▶ _Required action A_: From the passage on telemetry, list the four main types of telemetry data in software and IT.
▶ _Required action B_:
Answer these questions from the passage on telemetry:
(i) In the comparison with the body, what is monitoring likened to?
(ii) What does a trace record?
(iii) Which industries are named as places where telemetry is found?
▶ _Required action C_: Pick up the passage on telemetry after its last sentence and continue it.

▶ _Source extract_:
Telemetry is the process of collecting, transmitting, and analyzing data from remote or inaccessible sources to monitor and control systems. It involves measuring physical or digital parameters (like temperature, speed, voltage, or system performance) and sending that data to a central location for analysis, typically in real-time.
Telemetry has a number of key components including sensors or instruments that collect data, transmission systems to send the data, a receiver to decode data, and a data processing and analysis function that will make the collected data meaningful. Telemetry can be found in a wide variety of industries from aerospace to healthcare, automotive, IT/software and utilities.
What is telemetry data in software and IT?
In software and IT, telemetry data refers to the automated collection and transmission of performance metrics, usage statistics, errors, and logs from software applications, services, or infrastructure to a centralized system for monitoring, analysis, and decision-making.
Typically software/IT telemetry data will include performance metrics, usage data, error and exception logs, health checks and custom events. For software/IT teams, telemetry data is exceptionally useful because it provides insights into user experience, performance optimization, and security threats.
Telemetry and monitoring: What’s the difference?
Telemetry and monitoring are closely related in software and IT, but they serve different purposes in the observability ecosystem.
Telemetry is the process of collecting and transmitting data from systems or applications. Telemetry is an instrumented mechanism for collecting raw data, including metrics, logs, traces and events that is then pushed to a central location like a monitoring or observability platform.
Monitoring is the process of analyzing telemetry data to understand system health, performance, and availability. Monitoring uses telemetry data to create dashboards, alerts, and reports and enables humans to act on insights.
To put it another way, telemetry is like a nervous system—gathering signals from all parts of the body and monitoring is similar to the brain—interpreting those signals and deciding what to do.
Telemetry feeds monitoring. Without telemetry, there's nothing to monitor. Without monitoring, telemetry data is just noise.
What are the different types of telemetry data?
Telemetry data in software and IT generally falls into four main types, often referred to as the "pillars of observability":
Metrics are numerical data points that measure system performance over time. Examples include CPU and memory usage, request latency, error rate, disk I/O and number of active users.
Logs are text-based records of events that occur within a system. Logs could include error messages, debugging output, system events or application traces.
Traces are detailed records of a single request's path through a distributed system. A trace could show how a request moves through microservices, or the duration of each step in a transaction.
Events are discrete, significant occurrences within a system. Examples of events are a deployment started/finished, a feature flag toggle, a security breach detected or a user signed up.
User telemetry data
User telemetry data refers to information collected about how users interact with a software application, service, or digital product. It helps developers and product teams understand user behavior, improve usability, enhance features, and detect issues.
User telemetry data typically covers usage patterns, user interactions, session data, user errors or failures, and environment context.
Network telemetry data
Network telemetry data refers to the real-time or near-real-time collection and transmission of data about the performance, behavior, and state of network infrastructure. This data is crucial for monitoring, troubleshooting, optimizing, and securing networks.

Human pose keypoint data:
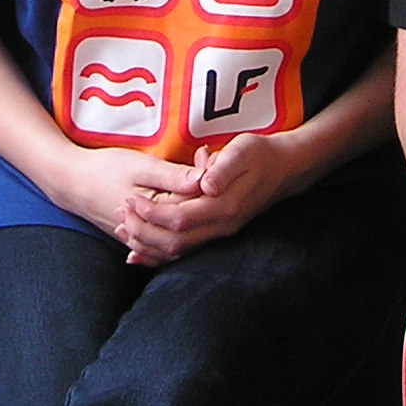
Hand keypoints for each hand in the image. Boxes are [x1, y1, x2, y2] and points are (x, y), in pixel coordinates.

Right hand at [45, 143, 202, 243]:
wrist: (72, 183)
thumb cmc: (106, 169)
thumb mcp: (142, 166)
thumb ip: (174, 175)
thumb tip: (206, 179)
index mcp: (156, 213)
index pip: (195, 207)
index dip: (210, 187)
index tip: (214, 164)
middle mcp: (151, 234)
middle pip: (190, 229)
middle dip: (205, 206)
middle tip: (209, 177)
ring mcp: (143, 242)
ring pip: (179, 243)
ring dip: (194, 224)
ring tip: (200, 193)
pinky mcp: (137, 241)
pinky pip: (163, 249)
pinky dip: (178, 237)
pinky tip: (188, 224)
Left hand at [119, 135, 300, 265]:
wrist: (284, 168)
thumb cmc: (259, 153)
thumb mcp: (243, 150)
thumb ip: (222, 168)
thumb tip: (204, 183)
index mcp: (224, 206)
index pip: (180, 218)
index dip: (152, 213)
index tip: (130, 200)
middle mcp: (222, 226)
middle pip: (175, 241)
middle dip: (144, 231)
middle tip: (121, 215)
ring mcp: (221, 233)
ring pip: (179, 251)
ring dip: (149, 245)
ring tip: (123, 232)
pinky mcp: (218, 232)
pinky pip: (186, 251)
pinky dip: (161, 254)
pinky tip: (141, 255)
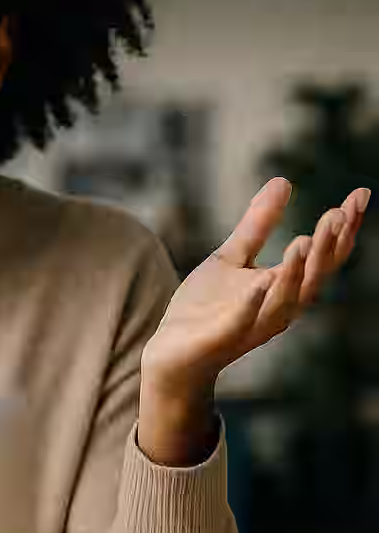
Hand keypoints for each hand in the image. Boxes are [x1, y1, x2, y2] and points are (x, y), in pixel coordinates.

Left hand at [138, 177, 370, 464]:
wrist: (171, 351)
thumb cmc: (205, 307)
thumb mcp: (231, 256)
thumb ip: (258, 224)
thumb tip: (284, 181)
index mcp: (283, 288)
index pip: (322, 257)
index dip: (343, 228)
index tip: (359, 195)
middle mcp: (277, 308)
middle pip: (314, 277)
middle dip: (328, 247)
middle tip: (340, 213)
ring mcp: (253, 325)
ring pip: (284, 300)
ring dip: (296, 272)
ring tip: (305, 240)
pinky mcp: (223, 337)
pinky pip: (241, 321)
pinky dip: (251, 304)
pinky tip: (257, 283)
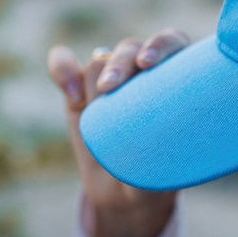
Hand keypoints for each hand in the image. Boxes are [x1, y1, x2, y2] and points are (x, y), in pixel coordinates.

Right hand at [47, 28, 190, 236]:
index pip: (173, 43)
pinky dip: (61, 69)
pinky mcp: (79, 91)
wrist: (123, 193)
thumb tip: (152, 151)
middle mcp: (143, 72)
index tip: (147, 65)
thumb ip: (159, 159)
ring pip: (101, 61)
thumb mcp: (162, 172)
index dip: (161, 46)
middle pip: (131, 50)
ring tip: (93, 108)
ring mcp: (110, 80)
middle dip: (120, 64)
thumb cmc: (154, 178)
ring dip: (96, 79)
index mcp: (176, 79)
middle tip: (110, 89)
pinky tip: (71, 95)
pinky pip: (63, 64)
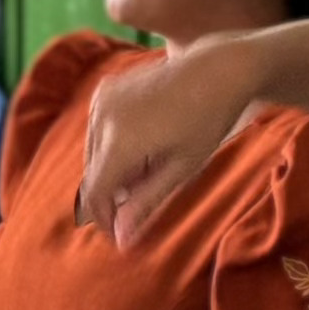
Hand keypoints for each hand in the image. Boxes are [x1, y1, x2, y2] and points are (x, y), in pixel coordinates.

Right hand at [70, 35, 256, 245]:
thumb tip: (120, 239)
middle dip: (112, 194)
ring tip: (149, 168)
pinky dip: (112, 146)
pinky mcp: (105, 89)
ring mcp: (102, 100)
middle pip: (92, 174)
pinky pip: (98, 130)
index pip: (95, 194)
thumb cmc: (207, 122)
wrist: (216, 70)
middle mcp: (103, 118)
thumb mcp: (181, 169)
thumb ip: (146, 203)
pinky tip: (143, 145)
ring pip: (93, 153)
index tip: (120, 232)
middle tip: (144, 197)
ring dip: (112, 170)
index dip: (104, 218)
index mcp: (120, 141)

▶ _Answer area A_: Metrics, logs, traces, events

▶ _Answer area B_:
(i) The brain
(ii) A single request's path through a distributed system
(iii) Aerospace, healthcare, automotive, IT/software and utilities

▶ _Answer area C_:
Network telemetry data generally includes performance metrics, traffic data, anomalies and events, and device and interface metrics.
Application infrastructure telemetry data
Application infrastructure telemetry data refers to information collected from the underlying components that support software applications, such as servers, containers, orchestration platforms, databases, and cloud services. This data provides insight into the health, performance, and usage of the infrastructure that applications depend on.
App infrastructure telemetry data can contain compute resources, container and orchestration data, cloud infrastructure metrics, database and storage metrics, and network and load balancer statistics.
Telemetry data in cloud environments
Telemetry data in cloud environments refers to the continuous collection and transmission of data that reflects the behavior, performance, and health of cloud-based systems, services, and applications. It enables visibility, monitoring, and automation in highly dynamic and distributed cloud infrastructures.
Telemetry data in the cloud spans across multiple layers including infrastructure, platform and service, application-level, security, and billing/usage telemetry.
Why is telemetry data useful?
Telemetry data is useful because it provides real-time, actionable insights into the behavior, performance, and health of systems, applications, networks, and users. Without it, organizations would be operating blind—unable to detect problems, understand usage, or make informed decisions.
There are a number of reasons why telemetry data is useful.
First, telemetry improves reliability so teams can detect failures or anomalies before users are impacted and monitor uptime, latency, error rates, and service health.
It’s also possible to use telemetry data for faster troubleshooting and root cause analysis so it’s simple to quickly identify where and why a problem occurred.
Telemetry makes it easier to optimize performance by identifying bottlenecks or inefficient resource usage. Applications can be fine tuned based on actual workload patterns.
For teams wanting better user experience, telemetry data can get them there by showing how users interact with products. And telemetry can even guide UX design and product development.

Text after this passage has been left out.